Goal of the exercise ▸ Reproduce the material below line by line, beginning with its first line and ending with the line that contains "t + 1 - \sin 1\]"; leave out pictures.

- - - - - - -

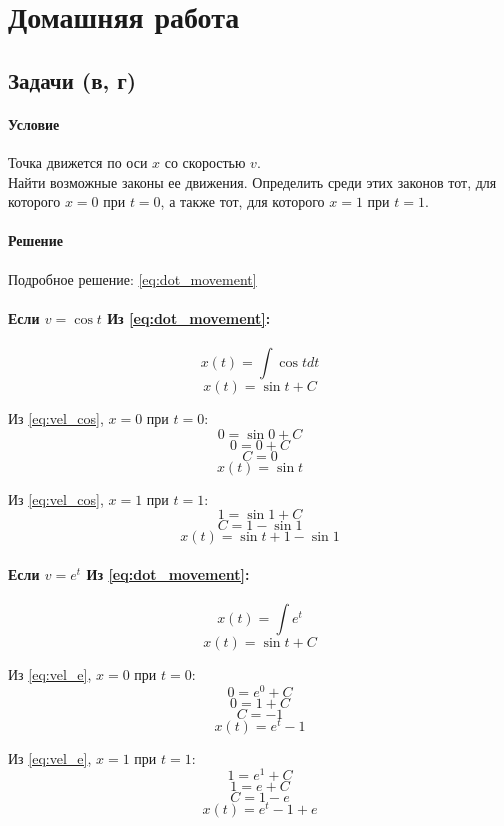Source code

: \section{Домашняя работа}

\subsection{Задачи  (в, г)}
\paragraph{Условие}
Точка движется по оси $x$ со скоростью $v$.\\
Найти возможные законы ее движения. Определить среди этих законов тот, для которого $x = 0$ при $t = 0$, а также тот, для которого $x = 1$ при $t = 1$. 
\paragraph{Решение}
Подробное решение: \ref{eq:dot_movement}
\paragraph{Если $v = \cos t$ Из \ref{eq:dot_movement}:}
\[x(t) = \int\cos t dt\]
\begin{equation}
  x(t) = \sin t + C
  \label{eq:vel_cos}
\end{equation}

Из \ref{eq:vel_cos}, $x = 0$ при $t = 0$:
\[0 = \sin 0 + C\]
\[0 = 0 + C\]
\[C = 0\]
\[x(t) = \sin t\]

Из \ref{eq:vel_cos}, $x = 1$ при $t = 1$:
\[1 = \sin 1 + C\]
\[C = 1 - \sin 1\]
\[x(t) = \sin t + 1 - \sin 1\]

\paragraph{Если $v = e^t$ Из \ref{eq:dot_movement}:}
\[x(t) = \int e^t\]
\begin{equation}
  x(t) = \sin t + C
  \label{eq:vel_e}
\end{equation}

Из \ref{eq:vel_e}, $x = 0$ при $t = 0$:
\[0 = e^0 + C\]
\[0 = 1 + C\]
\[C = -1\]
\[x(t) = e^t - 1\]

Из \ref{eq:vel_e}, $x = 1$ при $t = 1$:
\[1 = e^1 + C\]
\[1 = e + C\]
\[C = 1 - e\]
\[x(t) = e^t - 1 + e\]

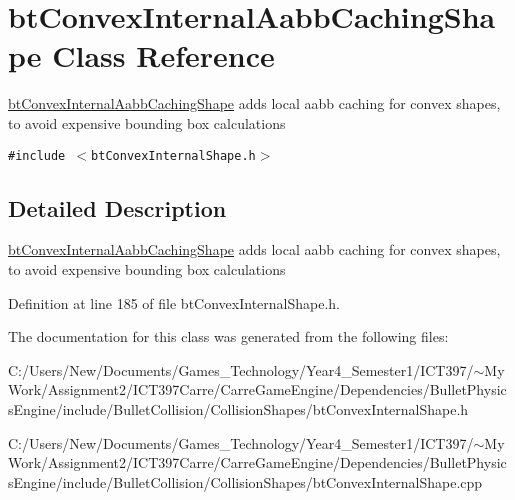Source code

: \hypertarget{classbt_convex_internal_aabb_caching_shape}{
\section{btConvexInternalAabbCachingShape Class Reference}
\label{classbt_convex_internal_aabb_caching_shape}
}
\hyperlink{classbt_convex_internal_aabb_caching_shape}{btConvexInternalAabbCachingShape} adds local aabb caching for convex shapes, to avoid expensive bounding box calculations  


{\tt \#include $<$btConvexInternalShape.h$>$}



\subsection{Detailed Description}
\hyperlink{classbt_convex_internal_aabb_caching_shape}{btConvexInternalAabbCachingShape} adds local aabb caching for convex shapes, to avoid expensive bounding box calculations 

Definition at line 185 of file btConvexInternalShape.h.

The documentation for this class was generated from the following files:\begin{CompactItemize}
\item 
C:/Users/New/Documents/Games\_\-Technology/Year4\_\-Semester1/ICT397/$\sim$My Work/Assignment2/ICT397Carre/CarreGameEngine/Dependencies/BulletPhysicsEngine/include/BulletCollision/CollisionShapes/btConvexInternalShape.h\item 
C:/Users/New/Documents/Games\_\-Technology/Year4\_\-Semester1/ICT397/$\sim$My Work/Assignment2/ICT397Carre/CarreGameEngine/Dependencies/BulletPhysicsEngine/include/BulletCollision/CollisionShapes/btConvexInternalShape.cpp\end{CompactItemize}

- - - - - - -

Solution to this exercise ▸
Source code

: \section{Домашняя работа}

\subsection{Задачи  (в, г)}
\paragraph{Условие}
Точка движется по оси $x$ со скоростью $v$.\\
Найти возможные законы ее движения. Определить среди этих законов тот, для которого $x = 0$ при $t = 0$, а также тот, для которого $x = 1$ при $t = 1$. 
\paragraph{Решение}
Подробное решение: \ref{eq:dot_movement}
\paragraph{Если $v = \cos t$ Из \ref{eq:dot_movement}:}
\[x(t) = \int\cos t dt\]
\begin{equation}
  x(t) = \sin t + C
  \label{eq:vel_cos}
\end{equation}

Из \ref{eq:vel_cos}, $x = 0$ при $t = 0$:
\[0 = \sin 0 + C\]
\[0 = 0 + C\]
\[C = 0\]
\[x(t) = \sin t\]

Из \ref{eq:vel_cos}, $x = 1$ при $t = 1$:
\[1 = \sin 1 + C\]
\[C = 1 - \sin 1\]
\[x(t) = \sin t + 1 - \sin 1\]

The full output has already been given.